Real-world effectiveness of fidaxomicin in patients at high risk of Clostridioides difficile recurrence.
Objective: Compare the real-world impact of fidaxomicin (FDX) and vancomycin (VAN) on Clostridioides difficile infection (CDI) recurrence in a high-risk patient population.
Design: A retrospective, matched-cohort study evaluating hospitalized patients with CDI from January 1, 2016, to November 1, 2022, within a tertiary academic medical center.
Patients: Adult patients with at least 1 prior CDI case who received either FDX or VAN for non-fulminant CDI while admitted, and had at least 1 additional risk factor for recurrence. Risk factors included age >70, solid organ or bone marrow transplant recipients, broad-spectrum antibiotic use within 30 days, or receipt of chemotherapy/immune-modulating agents within 30 days of admission.
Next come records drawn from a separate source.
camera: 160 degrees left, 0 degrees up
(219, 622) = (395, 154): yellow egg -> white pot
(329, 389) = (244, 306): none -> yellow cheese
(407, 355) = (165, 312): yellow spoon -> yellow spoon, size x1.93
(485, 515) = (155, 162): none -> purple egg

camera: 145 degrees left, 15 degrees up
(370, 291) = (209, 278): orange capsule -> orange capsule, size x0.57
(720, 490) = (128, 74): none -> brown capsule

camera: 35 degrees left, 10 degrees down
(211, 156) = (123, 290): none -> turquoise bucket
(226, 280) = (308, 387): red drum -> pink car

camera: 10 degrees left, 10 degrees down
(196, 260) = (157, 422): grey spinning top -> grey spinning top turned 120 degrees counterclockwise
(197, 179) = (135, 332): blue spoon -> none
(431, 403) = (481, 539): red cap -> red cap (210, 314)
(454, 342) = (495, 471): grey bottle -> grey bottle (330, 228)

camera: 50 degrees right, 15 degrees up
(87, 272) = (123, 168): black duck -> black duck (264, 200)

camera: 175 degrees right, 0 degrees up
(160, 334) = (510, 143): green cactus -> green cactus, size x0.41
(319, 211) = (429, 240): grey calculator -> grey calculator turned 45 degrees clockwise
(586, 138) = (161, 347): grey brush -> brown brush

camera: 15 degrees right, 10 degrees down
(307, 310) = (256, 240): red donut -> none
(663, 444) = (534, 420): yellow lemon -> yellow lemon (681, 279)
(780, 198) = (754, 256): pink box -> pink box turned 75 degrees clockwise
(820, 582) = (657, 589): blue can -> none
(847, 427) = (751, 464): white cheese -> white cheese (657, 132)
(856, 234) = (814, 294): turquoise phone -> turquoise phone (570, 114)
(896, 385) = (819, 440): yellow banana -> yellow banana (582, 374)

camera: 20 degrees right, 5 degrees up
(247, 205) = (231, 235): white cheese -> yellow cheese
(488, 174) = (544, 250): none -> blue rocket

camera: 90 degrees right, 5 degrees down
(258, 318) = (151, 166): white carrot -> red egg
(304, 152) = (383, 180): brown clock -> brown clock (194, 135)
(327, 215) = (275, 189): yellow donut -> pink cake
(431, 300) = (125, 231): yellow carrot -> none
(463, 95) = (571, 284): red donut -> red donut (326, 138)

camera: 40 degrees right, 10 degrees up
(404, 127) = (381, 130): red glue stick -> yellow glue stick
FDX and VAN patients were matched according to risk factors.
Results: A total of 415 patient admissions were identified. After the exclusion of 92 patients for fulminant CDI, diarrhea from another cause, or use of VAN taper therapy, and 15 unmatched patients, 308 patient admissions were included (68 FDX and 240 VAN patients). There were no significant differences in 4-week recurrence (26% vs 23%; OR 1.1; P = .51), 90-day CDI readmission (29% vs 23%; P = .65), or 90-day all-cause readmission (54% vs 53%; P = .91). There was a significant 17% decrease in 90-day mortality associated with the use of FDX (OR .3; P = .04).
Conclusions: In a real-world high-risk patient population, the use of FDX compared to oral VAN did not result in decreased CDI recurrence within 4 weeks or fewer hospital readmissions within 90 days. Further research is needed to better assess the value of FDX in this patient population.